We most commonly receive this information through health history information you provide to us, and occasionally through coordination of care. Records received pursuant to a general written consent may be used and disclosed for treatment, payment, and health care operations as permitted by law. Records received pursuant to a specific written consent will be used and disclosed only in accordance with the terms of that consent.

In no event will we use or disclose your Part 2 Program record, or testimony describing information contained in such record, in any civil, criminal, administrative, or legislative proceeding against you by any federal, state, or local authority, unless authorized by your written consent or by a court order after you have been provided notice, as required by law.

YOUR RIGHTS

You have the right to inspect and obtain a copy of your health information, request amendments, request restrictions, request confidential communications, receive an accounting of certain disclosures, and obtain a paper copy of this Notice.

QUESTIONS AND COMPLAINTS

If you have questions about this Notice or believe your privacy rights have been violated, you may contact our Privacy Official or file a complaint with the U.S. Department of Health and Human Services Office for Civil Rights.
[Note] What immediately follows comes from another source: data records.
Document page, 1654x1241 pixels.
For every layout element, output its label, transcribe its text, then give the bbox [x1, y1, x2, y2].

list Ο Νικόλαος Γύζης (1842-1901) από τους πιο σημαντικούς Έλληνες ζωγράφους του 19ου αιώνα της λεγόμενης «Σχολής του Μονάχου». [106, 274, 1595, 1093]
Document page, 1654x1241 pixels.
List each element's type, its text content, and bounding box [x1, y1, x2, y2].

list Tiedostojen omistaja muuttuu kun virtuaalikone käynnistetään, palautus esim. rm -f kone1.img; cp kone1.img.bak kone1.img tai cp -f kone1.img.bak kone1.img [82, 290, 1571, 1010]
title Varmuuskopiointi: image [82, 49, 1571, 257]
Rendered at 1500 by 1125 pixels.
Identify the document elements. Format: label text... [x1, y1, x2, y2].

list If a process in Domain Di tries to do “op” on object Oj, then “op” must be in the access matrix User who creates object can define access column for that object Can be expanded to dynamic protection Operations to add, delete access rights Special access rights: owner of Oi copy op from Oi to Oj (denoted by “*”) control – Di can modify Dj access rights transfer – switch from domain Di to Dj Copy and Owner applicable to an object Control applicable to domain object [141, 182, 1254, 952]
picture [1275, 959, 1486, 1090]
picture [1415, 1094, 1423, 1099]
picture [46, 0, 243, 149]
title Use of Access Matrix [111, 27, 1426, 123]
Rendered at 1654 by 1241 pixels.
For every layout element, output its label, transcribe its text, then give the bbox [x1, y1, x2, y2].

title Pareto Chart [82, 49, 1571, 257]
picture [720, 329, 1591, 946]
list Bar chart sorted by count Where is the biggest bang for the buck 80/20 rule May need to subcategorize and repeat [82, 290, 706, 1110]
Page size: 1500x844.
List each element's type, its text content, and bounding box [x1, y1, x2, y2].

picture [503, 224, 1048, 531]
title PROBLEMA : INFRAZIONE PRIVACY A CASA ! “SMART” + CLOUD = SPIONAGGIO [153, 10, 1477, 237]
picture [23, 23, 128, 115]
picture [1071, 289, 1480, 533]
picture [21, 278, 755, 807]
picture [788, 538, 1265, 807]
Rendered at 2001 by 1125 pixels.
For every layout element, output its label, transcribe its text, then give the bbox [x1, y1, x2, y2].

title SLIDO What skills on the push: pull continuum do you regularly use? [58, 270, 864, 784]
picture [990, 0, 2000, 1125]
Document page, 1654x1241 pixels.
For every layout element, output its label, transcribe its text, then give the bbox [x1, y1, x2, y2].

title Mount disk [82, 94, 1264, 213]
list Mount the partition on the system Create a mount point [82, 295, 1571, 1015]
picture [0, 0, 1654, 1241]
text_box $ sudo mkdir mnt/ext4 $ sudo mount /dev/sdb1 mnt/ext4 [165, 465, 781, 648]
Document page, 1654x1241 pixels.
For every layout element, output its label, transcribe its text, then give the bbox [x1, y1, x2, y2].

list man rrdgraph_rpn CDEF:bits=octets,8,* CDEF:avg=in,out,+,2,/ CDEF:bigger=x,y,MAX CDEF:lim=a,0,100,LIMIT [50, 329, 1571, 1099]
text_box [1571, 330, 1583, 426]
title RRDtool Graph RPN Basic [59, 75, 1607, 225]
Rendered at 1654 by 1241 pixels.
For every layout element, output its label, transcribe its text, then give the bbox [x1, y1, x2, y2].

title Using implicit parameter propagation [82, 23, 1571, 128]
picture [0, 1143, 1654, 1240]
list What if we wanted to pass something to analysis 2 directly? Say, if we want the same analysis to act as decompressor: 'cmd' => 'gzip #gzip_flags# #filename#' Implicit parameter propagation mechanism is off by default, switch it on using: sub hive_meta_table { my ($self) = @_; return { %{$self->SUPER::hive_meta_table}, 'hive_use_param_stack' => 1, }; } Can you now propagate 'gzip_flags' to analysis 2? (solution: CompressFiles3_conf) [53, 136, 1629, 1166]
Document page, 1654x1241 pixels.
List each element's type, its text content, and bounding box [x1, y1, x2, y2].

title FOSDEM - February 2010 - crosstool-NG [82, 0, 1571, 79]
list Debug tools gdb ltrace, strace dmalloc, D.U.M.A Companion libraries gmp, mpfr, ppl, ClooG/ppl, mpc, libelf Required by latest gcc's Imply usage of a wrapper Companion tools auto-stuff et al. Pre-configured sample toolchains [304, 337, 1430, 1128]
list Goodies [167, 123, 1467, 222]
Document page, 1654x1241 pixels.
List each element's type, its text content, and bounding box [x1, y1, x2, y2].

We will not retaliate against you for filing a complaint.

PRIVACY OFFICIAL AND CONTACT INFORMATION

Privacy Official: Jennifer Figueroa

Dental Oasis of Clayton

45 Shotwell Rd.

Clayton, NC 27520

Phone: 919-550-5200

Email: schedulingteam@dentaloasisclayton.com

Changes to This Notice. We reserve the right to change this Notice at any time. Any changes will apply to all health information we maintain. Updated Notices will be posted in our office and provided upon request.